L'art de se déconnecter [1]

Si vous voulez sentir au plus près les prochaines secousses qui se préparent en sous terrain, allez au théâtre. C’est un peu ce que suggère le philosophe Alain Badiou dans son dernier livre-entretien avec Nicolas Truong, Eloge du théâtre. Il nous dit que c’est le seul lieu qui nous permet encore de regarder en face nos vérités sans devoir les subir voire en y trouvant du plaisir. L’une des vérités qui se trament de plus en plus ouvertement est le sentiment d’être quadrillés par un monde virtuel qui opère sur nous un pouvoir de séduction irrésistible. Et c’est au théâtre que la prise de conscience est poussée à l’extrême. Dans l’une des expériences les plus audacieuses, donnée en représentation cet été au Festival d’Avignon, l’auteure et bloggeuse Cécile Portier expose ainsi son projet, Etant donnée, qui vise à déconstruire la notion de corps numérisés.

« Étant donnée une femme. Vous la retrouvez nue et inconsciente dans un terrain vague. Elle se réveille, amnésique. Vous aurez la tentation, le devoir, de la rhabiller entièrement en recousant pour elle le manteau de données collectées sur ce que fut sa vie d’avant : nom, prénom, situation, localisation, comportements d’achats, options de vote ou d’abstention, navigation et mouvements absorbés en télésurveillance… Faits, gestes et opinions répertoriés et mis en chiffres, en icônes indiscutables de son identité. Vous saurez tout. Mais que faites-vous en faisant cela, sinon échouer à la rendre à elle-même ? Et vous, votre vie s’écrit-elle seulement en données apposées ? ». En décrivant son projet dramaturgique, Portier nous met face à deux questions essentielles et paradoxales : la machine de vie hypermoderne parvient-elle à réduire l’homme à une série de données traçables ? L’homme, dans son essence, est-il réductible à une série de données numériques ?

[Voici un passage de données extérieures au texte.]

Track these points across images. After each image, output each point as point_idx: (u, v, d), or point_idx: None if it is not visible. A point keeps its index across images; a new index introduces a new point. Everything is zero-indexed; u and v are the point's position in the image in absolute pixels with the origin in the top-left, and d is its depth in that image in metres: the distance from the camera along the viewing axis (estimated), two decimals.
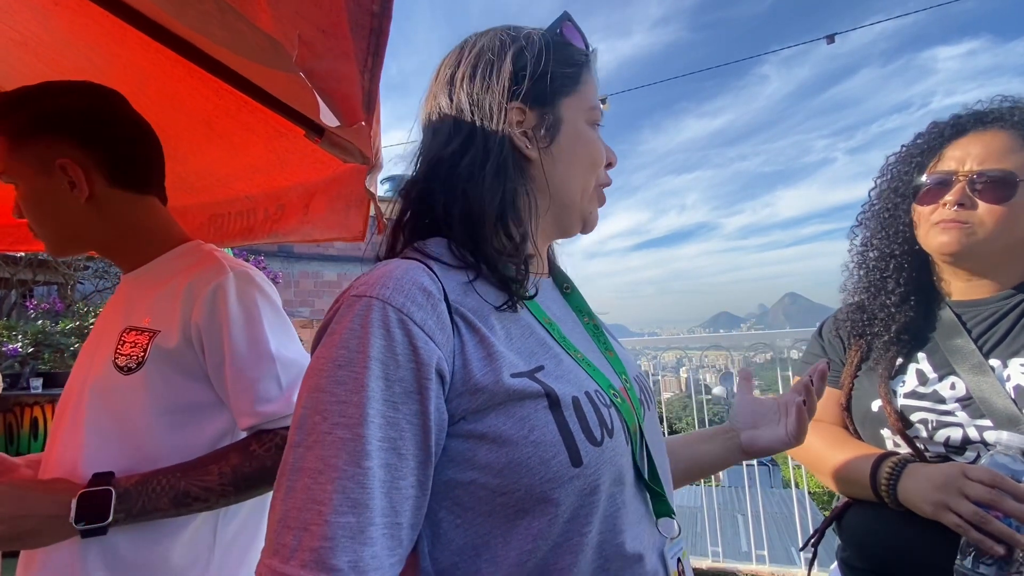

Commençons par le présupposé de machination sous tendant la première question. Soyons lucides, l’évolution de la technologie numérique, de la géolocalisation, des formes de surveillance sophistiquées, du neuro-marketing, de la cyber-analyse des données en ligne par les vendeurs de contenus, tout cela aide à quadriller l’individu, à le pister et cerner ses goûts et ses penchants. Mais une fois toutes ces données recueillies sur chacun parvient-on réellement à saisir qui il est, ce qu’il ambitionne d’être et ce qu’il a envie de faire ou ne pas faire ? Et surtout, parvient-on à prévoir ce que plusieurs individualités connectées seraient enclines à créer ou provoquer ensemble ? C’est là où la théorie du conditionnement arrive à ses limites.

Voilà qui nous amène à interroger les deux éléments les plus saillants dans le comportement en ligne : la mobilisation et la fiction. Ainsi, les 22 millions de signatures réunies par le mouvement subversif égyptien, Tamarrud, demeure l’un des gros mystères à élucider, relatif au statut de l’action politique extra-institutionnelle. Tout comme la propension de plus en plus grandissante dans les réseaux sociaux de se créer des profils-paravents, avatars, anonymes, et d’enrichir son identité virtuelle par du story telling, nous invite à regarder de plus près le sur investissement de l’imaginaire dans le rapport à l’univers libre et hyper surveillé d’Internet.

Au fond, les deux tendances révèlent une vérité essentielle et équivoque : les néo-citoyens se comportent avec les réseaux sociaux, d’un côté comme locomotive pour accélérer les changements dans le réel, et d’un autre côté comme lieu refuge pour s’inventer de nouvelles vies et créer une réalité augmentée. Cela montre au fond qu’ils y ont recours pour combler des frustrations dans le réel. D’où la force du propos de Cécile Portier qui met à nu une femme réduite en données et se demande ce qu’elle est vraiment dans le réel. Elle montre ainsi que l’art de se déconnecter revient à trouver sa force intrinsèque, à cesser de se comporter avec le virtuel comme une arme, un masque ou un palliatif mais comme un outil qui ne pourrait jamais suppléer la force interne des êtres. Parce que les réseaux sociaux sont aussi libérateurs qu’aliénants et il faut avoir la force de caractère de s’en affranchir pour le réaliser.